Below are the entries. Transcribe exactly the lines from the one with "McDonald's Chafiras" through the one with "Cette compréhension fine limite le gaspillage", ends included, and leave out all others.

RECORD EXCERPTS START

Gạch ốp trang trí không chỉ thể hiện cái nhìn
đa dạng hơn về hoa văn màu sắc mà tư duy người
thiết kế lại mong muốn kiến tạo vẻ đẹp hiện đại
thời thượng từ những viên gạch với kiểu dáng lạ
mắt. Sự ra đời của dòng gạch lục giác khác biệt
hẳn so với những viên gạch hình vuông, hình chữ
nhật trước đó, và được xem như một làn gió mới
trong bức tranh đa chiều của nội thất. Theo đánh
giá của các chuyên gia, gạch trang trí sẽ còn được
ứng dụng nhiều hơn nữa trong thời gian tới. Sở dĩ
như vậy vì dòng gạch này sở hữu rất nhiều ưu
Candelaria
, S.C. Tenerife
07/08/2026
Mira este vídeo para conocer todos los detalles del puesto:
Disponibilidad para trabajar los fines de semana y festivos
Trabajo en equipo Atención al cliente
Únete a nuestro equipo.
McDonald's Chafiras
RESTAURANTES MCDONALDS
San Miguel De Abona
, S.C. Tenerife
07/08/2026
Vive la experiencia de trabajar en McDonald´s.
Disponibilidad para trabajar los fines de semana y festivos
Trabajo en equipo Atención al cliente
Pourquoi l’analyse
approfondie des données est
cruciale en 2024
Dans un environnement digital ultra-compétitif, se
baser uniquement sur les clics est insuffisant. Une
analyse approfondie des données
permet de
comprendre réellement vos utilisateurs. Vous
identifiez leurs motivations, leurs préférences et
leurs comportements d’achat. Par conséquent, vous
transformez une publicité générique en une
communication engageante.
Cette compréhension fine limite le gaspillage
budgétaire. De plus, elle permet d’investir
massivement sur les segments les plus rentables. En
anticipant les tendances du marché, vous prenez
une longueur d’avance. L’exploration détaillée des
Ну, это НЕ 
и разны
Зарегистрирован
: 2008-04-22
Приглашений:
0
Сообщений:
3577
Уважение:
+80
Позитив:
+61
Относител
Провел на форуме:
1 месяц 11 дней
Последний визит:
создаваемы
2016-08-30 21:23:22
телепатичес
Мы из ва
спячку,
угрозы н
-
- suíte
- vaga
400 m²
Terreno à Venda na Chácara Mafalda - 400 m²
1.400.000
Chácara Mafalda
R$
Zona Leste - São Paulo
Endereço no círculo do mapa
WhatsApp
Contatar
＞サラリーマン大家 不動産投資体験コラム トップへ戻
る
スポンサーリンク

RECORD EXCERPTS END

▶ _EXERCISE SOLUTION_:
McDonald's Chafiras
RESTAURANTES MCDONALDS
San Miguel De Abona
, S.C. Tenerife
07/08/2026
Vive la experiencia de trabajar en McDonald´s.
Disponibilidad para trabajar los fines de semana y festivos
Trabajo en equipo Atención al cliente
Pourquoi l’analyse
approfondie des données est
cruciale en 2024
Dans un environnement digital ultra-compétitif, se
baser uniquement sur les clics est insuffisant. Une
analyse approfondie des données
permet de
comprendre réellement vos utilisateurs. Vous
identifiez leurs motivations, leurs préférences et
leurs comportements d’achat. Par conséquent, vous
transformez une publicité générique en une
communication engageante.
Cette compréhension fine limite le gaspillage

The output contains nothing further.